99 - A depender da cesta de consumo de sua predileção - aqui entra em jogo a variação dos preços relativos de cada setor - a "sensação de crescimento econômico", na prática, pode ser maior ou menor para determinados indivíduos e grupos sociais, vale lembrar.
100 - Inflação: ...Se calcularmos a média da alta dos preços entre 1700-1820 e entre 1820-1913, observa-se uma inflação insignificante tanto para a França quanto para o Reino Unido, os Estados Unidos e a Alemanha: no máximo 0,2- 0,3% por ano.
101 - ...A estabilidade monetária - exemplo era o bimetalismo - era a regra no período em questão. A famosa exceção foi a Revolução Francesa. A partir do fim de 1789, os governos revolucionários emitiram os famosos assignats, que se tornaram verdadeiros meios de troca, moedas por excelência, iniciando em 1790-1791 (uma das primeiras experiências de emissão de papel-moeda da história), e que geraram uma forte inflação — medida em assignats — até 1794-1795.
102 - ...O mesmo era verdade para outros países: as únicas modificações importantes concernem à definição de novas unidades ou à criação de novas moedas, como o dólar americano em 1775 e o marco-ouro em 1873. Contudo, uma vez fixadas as paridades metálicas, nada se alterava: no século XIX e no início do século XX, cada um sabia que 1 libra esterlina valia em torno de 5 dólares, 20 marcos e 25 francos. O valor relativo das moedas continuava o mesmo por décadas, e não se via razão alguma para que isso fosse diferente no futuro.
103 - Depois das guerras nada mais foi o mesmo. Em agosto de 1914, as principais nações beligerantes acabaram com a conversibilidade das moedas em ouro. Depois da guerra, todos os países usaram, em graus variados, a emissão monetária para absorver a enorme dívida pública. As tentativas de restabelecer o padrão-ouro nos anos 1920 não sobreviveram à crise dos anos 1930 — o Reino Unido saiu do padrão-ouro em 1931, os Estados Unidos, em 1933, e a França, em 1936. O padrão-ouro do período pós-Segunda Guerra durou apenas um pouco mais: adotado em 1946, ele desapareceu em 1971 com o fim da conversibilidade entre o ouro e o dólar.
104 - ...No Reino Unido e nos Estados Unidos, países menos atingidos pelas guerras, e não tão desestabilizados politicamente, a taxa de inflação foi mais baixa: no máximo 3% ao ano entre 1913 e 1950. Ainda assim, isso representa uma multiplicação dos preços por três, após dois séculos de estabilidade monetária.
105 - Depois das guerras é que foi necessário que se falasse em "em valores do ano ou período x" para as moedas.

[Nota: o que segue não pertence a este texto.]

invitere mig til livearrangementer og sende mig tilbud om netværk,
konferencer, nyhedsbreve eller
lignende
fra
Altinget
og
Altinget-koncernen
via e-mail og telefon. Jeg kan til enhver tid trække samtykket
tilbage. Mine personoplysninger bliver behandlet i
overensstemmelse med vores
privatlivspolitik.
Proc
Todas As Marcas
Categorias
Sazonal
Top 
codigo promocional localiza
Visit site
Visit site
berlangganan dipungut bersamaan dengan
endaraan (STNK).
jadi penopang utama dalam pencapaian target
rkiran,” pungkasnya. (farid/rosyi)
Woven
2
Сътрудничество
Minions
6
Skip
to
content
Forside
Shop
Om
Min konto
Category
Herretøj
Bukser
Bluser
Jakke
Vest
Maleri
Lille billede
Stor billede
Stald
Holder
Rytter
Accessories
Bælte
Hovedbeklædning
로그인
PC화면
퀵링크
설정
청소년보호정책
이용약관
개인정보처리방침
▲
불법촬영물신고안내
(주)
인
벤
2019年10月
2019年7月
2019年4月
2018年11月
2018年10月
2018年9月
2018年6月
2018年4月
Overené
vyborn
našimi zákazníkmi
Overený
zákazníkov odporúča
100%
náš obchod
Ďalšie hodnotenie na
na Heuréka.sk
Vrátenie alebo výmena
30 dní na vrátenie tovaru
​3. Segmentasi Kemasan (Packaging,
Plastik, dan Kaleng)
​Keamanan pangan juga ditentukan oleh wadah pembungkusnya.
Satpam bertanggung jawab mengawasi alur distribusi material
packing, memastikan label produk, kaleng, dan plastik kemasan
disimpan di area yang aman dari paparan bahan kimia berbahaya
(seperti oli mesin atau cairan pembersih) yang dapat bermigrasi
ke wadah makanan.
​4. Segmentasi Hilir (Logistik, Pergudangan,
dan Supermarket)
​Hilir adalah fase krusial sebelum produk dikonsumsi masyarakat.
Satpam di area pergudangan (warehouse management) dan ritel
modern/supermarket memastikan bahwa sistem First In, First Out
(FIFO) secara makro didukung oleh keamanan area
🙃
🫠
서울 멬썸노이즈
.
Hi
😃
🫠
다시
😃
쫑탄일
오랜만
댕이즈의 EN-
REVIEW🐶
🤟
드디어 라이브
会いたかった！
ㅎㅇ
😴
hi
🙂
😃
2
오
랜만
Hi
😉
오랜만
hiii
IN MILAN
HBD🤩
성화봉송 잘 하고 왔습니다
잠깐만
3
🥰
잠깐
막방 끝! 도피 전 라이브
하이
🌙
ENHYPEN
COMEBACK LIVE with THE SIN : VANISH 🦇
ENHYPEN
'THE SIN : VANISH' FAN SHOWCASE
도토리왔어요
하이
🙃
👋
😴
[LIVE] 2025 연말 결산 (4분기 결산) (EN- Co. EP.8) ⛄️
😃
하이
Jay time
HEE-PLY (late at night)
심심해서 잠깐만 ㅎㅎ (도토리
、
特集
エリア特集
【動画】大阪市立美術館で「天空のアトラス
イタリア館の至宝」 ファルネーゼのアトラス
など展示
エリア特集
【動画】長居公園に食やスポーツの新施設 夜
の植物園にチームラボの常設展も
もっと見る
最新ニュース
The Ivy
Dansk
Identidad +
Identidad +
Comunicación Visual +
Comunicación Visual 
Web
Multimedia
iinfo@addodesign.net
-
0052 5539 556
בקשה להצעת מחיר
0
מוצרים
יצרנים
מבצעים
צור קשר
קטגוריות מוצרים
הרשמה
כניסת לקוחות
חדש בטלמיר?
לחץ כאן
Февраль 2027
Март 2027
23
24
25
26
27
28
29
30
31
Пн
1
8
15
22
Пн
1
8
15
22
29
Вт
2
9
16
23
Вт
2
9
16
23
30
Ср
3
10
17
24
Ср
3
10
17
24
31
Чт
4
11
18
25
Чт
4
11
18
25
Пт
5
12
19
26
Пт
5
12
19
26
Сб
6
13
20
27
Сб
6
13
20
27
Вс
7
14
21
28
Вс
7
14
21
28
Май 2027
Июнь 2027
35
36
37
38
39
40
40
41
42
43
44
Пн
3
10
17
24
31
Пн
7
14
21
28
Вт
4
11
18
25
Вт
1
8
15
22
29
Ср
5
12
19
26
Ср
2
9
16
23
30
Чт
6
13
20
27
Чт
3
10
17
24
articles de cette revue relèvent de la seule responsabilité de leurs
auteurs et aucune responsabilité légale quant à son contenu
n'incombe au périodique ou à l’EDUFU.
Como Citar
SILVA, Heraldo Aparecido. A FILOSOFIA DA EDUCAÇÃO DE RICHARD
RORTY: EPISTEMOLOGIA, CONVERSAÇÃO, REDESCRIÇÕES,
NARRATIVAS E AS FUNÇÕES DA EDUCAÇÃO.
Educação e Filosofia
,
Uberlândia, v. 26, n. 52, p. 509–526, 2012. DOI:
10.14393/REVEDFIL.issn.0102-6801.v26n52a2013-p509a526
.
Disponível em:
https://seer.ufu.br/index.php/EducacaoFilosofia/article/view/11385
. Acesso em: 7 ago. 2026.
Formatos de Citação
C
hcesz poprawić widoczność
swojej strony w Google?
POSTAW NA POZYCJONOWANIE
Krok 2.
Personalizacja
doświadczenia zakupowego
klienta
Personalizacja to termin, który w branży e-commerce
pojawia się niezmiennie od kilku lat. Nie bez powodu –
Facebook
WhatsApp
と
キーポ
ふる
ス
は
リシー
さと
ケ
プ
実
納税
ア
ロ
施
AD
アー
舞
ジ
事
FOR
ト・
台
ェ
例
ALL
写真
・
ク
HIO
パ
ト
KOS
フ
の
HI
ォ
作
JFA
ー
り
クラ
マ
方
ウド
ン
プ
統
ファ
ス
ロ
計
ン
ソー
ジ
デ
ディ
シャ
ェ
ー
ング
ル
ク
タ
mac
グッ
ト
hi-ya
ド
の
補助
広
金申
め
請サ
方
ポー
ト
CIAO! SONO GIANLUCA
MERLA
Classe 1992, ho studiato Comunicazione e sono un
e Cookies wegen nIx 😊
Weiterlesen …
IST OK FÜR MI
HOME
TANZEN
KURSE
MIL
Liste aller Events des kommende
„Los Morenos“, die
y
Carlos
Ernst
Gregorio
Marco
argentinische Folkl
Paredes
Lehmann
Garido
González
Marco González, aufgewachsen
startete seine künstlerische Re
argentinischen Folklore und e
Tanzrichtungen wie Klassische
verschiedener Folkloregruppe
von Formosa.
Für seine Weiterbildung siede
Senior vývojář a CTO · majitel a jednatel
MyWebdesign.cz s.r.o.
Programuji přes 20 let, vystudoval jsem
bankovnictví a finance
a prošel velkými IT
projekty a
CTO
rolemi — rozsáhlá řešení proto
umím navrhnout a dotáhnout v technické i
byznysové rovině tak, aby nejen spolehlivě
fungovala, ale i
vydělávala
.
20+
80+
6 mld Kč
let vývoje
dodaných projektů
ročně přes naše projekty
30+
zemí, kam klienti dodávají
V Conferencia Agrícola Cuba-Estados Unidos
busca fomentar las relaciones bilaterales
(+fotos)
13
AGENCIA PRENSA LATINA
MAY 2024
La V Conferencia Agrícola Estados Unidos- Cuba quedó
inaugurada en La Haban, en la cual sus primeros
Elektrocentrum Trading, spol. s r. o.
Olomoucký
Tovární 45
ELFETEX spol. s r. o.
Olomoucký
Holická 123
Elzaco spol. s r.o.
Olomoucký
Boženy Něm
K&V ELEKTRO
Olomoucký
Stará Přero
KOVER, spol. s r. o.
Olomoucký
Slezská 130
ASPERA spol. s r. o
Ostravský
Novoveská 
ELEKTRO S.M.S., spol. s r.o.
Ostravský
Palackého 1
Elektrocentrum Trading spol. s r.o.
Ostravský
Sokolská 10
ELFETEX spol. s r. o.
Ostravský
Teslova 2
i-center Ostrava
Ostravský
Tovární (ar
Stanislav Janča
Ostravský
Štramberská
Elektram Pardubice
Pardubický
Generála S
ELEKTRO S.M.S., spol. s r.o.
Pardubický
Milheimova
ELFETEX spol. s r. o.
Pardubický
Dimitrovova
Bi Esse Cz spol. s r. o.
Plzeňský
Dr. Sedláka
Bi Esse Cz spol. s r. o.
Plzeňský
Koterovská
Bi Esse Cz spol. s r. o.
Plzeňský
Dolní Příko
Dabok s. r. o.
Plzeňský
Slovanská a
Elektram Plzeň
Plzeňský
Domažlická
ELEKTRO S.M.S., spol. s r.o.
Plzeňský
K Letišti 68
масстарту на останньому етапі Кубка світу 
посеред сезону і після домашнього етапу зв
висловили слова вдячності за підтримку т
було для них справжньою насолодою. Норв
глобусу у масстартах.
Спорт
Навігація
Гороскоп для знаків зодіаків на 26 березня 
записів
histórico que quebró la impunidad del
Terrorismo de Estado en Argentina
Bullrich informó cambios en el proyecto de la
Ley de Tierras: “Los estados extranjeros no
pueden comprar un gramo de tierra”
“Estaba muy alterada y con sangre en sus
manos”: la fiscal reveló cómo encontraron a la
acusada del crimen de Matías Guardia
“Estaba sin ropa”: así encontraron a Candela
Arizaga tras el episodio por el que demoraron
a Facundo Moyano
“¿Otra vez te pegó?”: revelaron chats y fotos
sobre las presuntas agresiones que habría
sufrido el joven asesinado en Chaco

Piketty cita que ninguém ligava pra atualizar valores no tempo. 1000 libras eram 1000 libras, seja em 1800 ou 1900. Claro que havia oscilações consideráveis no caminho, mas a tendência era que se contrabalanceassem. Em todos os países, os choques dos anos 1914-1945 afetaram profundamente as referências monetárias que haviam prevalecido no mundo durante o período pré-guerra, a tal ponto que o processo inflacionário deflagrado pelos conflitos jamais cessou.
106 - ...Os romances de Orhan Pamuk, que se desenrolam na Istambul dos anos 1970-1980, período em que a inflação havia tirado o sentido da noção de moeda, não mencionam qualquer montante. Não valia mais a pena.